Lines with the word "aparato": copy all of them from the entries below.

[Stored data]

※ ※ ※

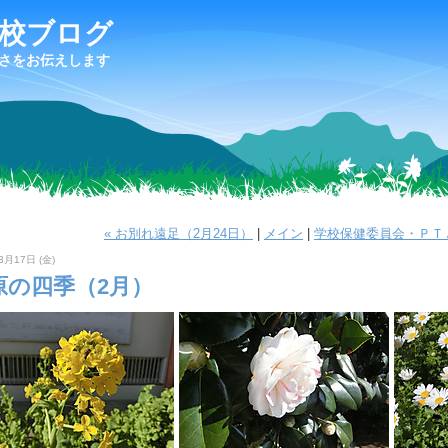
校ブログ
さをお伝えします
« お別れ遠足（2月24日）
|
メイン
|
学校保健委員会・ＰＴＡ
3月17日 (金)
原の四季（2月）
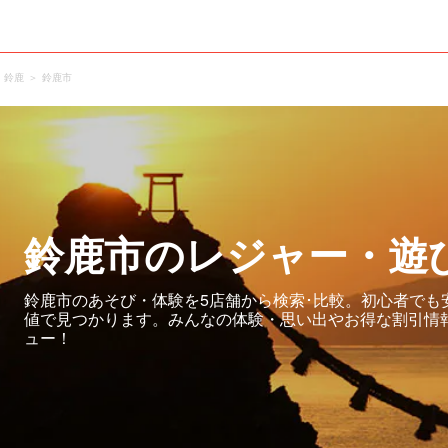
・鈴鹿
鈴鹿市
鈴鹿市のレジャー・遊
鈴鹿市のあそび・体験を5店舗から検索･比較。初心者でも
値で見つかります。みんなの体験・思い出やお得な割引情
ュー！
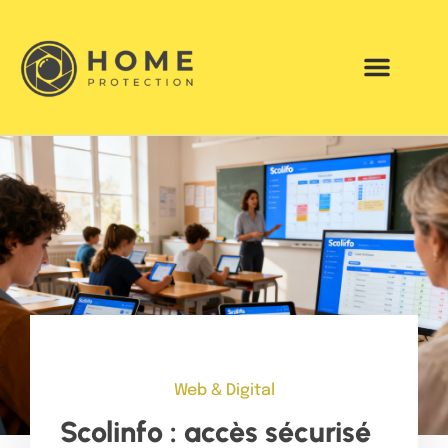
Web & Digital
Scolinfo : accès sécurisé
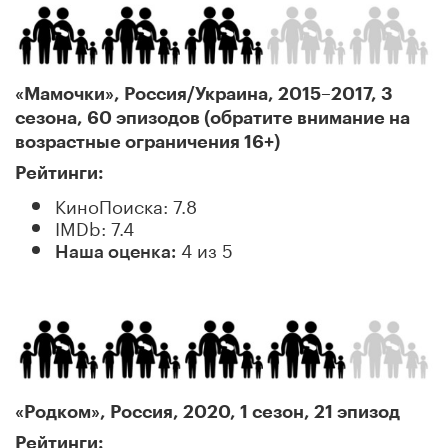
«Мамочки», Россия/Украина, 2015–2017, 3
сезона, 60 эпизодов (обратите внимание на
возрастные ограничения 16+)
Рейтинги:
КиноПоиска: 7.8
IMDb: 7.4
4 из 5
Наша оценка:
«Родком», Россия, 2020, 1 сезон, 21 эпизод
Рейтинги:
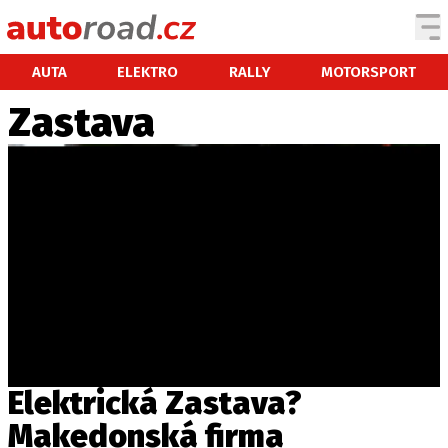
AUTA
AUTA
ELEKTRO
RALLY
MOTORSPORT
Zastava
TESTY AUT
NOVINKY
EKO
SPY
HISTORIE
ZAJÍMAVOSTI
TECHNIKA
EKONOMIKA
ČESKÝ TRH
TUNING
Elektrická Zastava?
PROFI
Makedonská firma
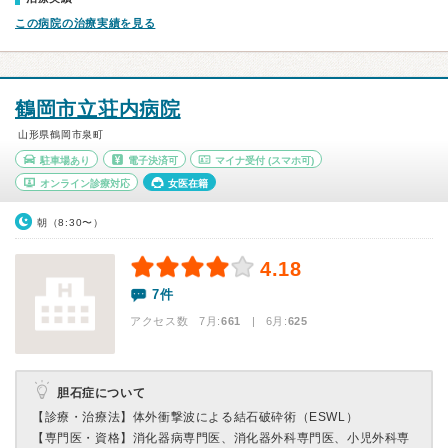
この病院の治療実績を見る
鶴岡市立荘内病院
山形県鶴岡市泉町
駐車場あり
電子決済可
マイナ受付
(スマホ可)
オンライン診療対応
女医在籍
朝（8:30〜）
4.18
7件
アクセス数 7月:
661
| 6月:
625
胆石症について
【診療・治療法】
体外衝撃波による結石破砕術（ESWL）
【専門医・資格】
消化器病専門医、消化器外科専門医、小児外科専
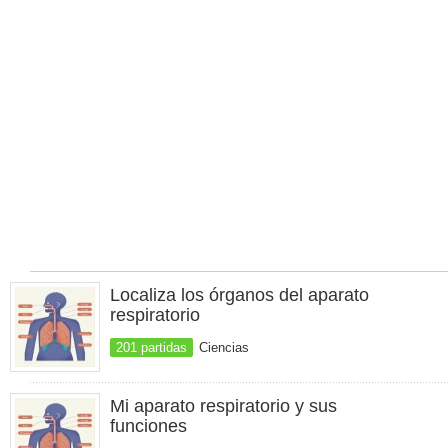
Localiza los órganos del aparato
respiratorio
201 partidas
Ciencias
Mi aparato respiratorio y sus
funciones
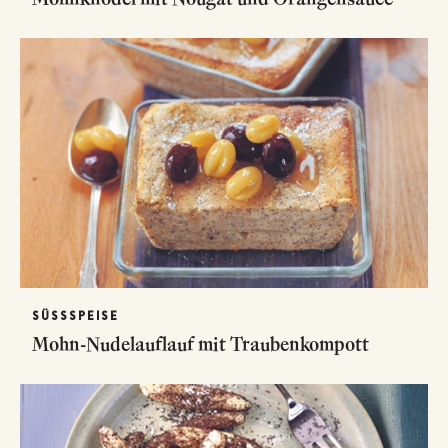
SÜSSSPEISE
Mohn-Nudelauflauf mit Traubenkompott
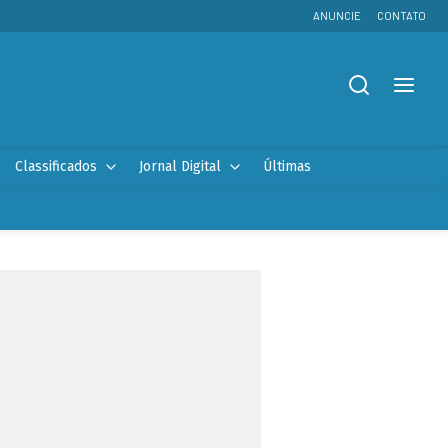
ANUNCIE
CONTATO
Classificados
Jornal Digital
Últimas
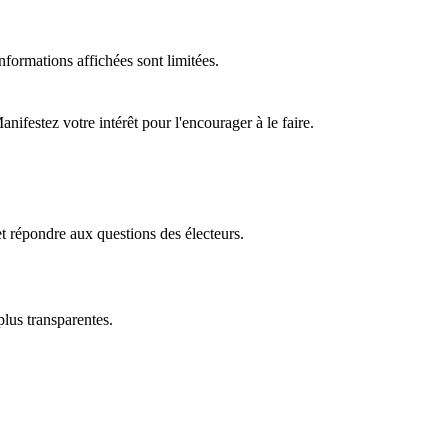
formations affichées sont limitées.
ifestez votre intérêt pour l'encourager à le faire.
t répondre aux questions des électeurs.
plus transparentes.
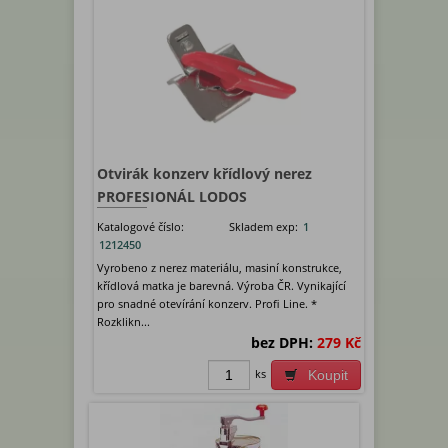
Otvirák konzerv křídlový nerez
PROFESIONÁL LODOS
Katalogové číslo:
Skladem exp:
1
1212450
Vyrobeno z nerez materiálu, masiní konstrukce,
křídlová matka je barevná. Výroba ČR. Vynikající
pro snadné otevírání konzerv. Profi Line. *
Rozklikn...
bez DPH:
279 Kč
ks
Koupit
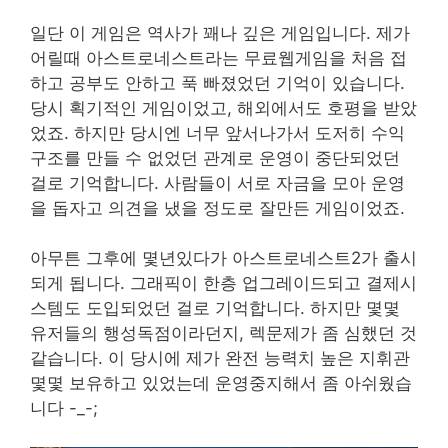
일단 이 게임은 역사가 꽤나 깊은 게임입니다. 제가
어릴때 아스트로네스트라는 무료웹게임을 처음 접
하고 공부도 안하고 푹 빠졌었던 기억이 있습니다.
당시 획기적인 게임이었고, 해외에서도 호평을 받았
었죠. 하지만 당시엔 너무 앞서나가서 도저히 수익
구조를 만들 수 없었던 관계로 운영이 중단되었던
걸로 기억합니다. 사람들이 서로 자금을 모아 운영
을 돕자고 의견을 냈을 정도로 잘만든 게임이었죠.
아무튼 그후에 몇년있다가 아스트로네스트2가 출시
되게 됩니다. 그래픽이 한층 업그레이드되고 결제시
스템도 도입되었던 걸로 기억합니다. 하지만 몇몇
유저들의 행성독점이라던지, 렉문제가 좀 심했던 것
같습니다. 이 당시에 제가 완전 능력치 높은 지휘관
몇몇 보유하고 있었는데 운영중지해서 좀 아쉬웠습
니다 -_-;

※ ※ ※

| Reply |
Localiza los órganos del aparato
Mi aparato respiratorio y sus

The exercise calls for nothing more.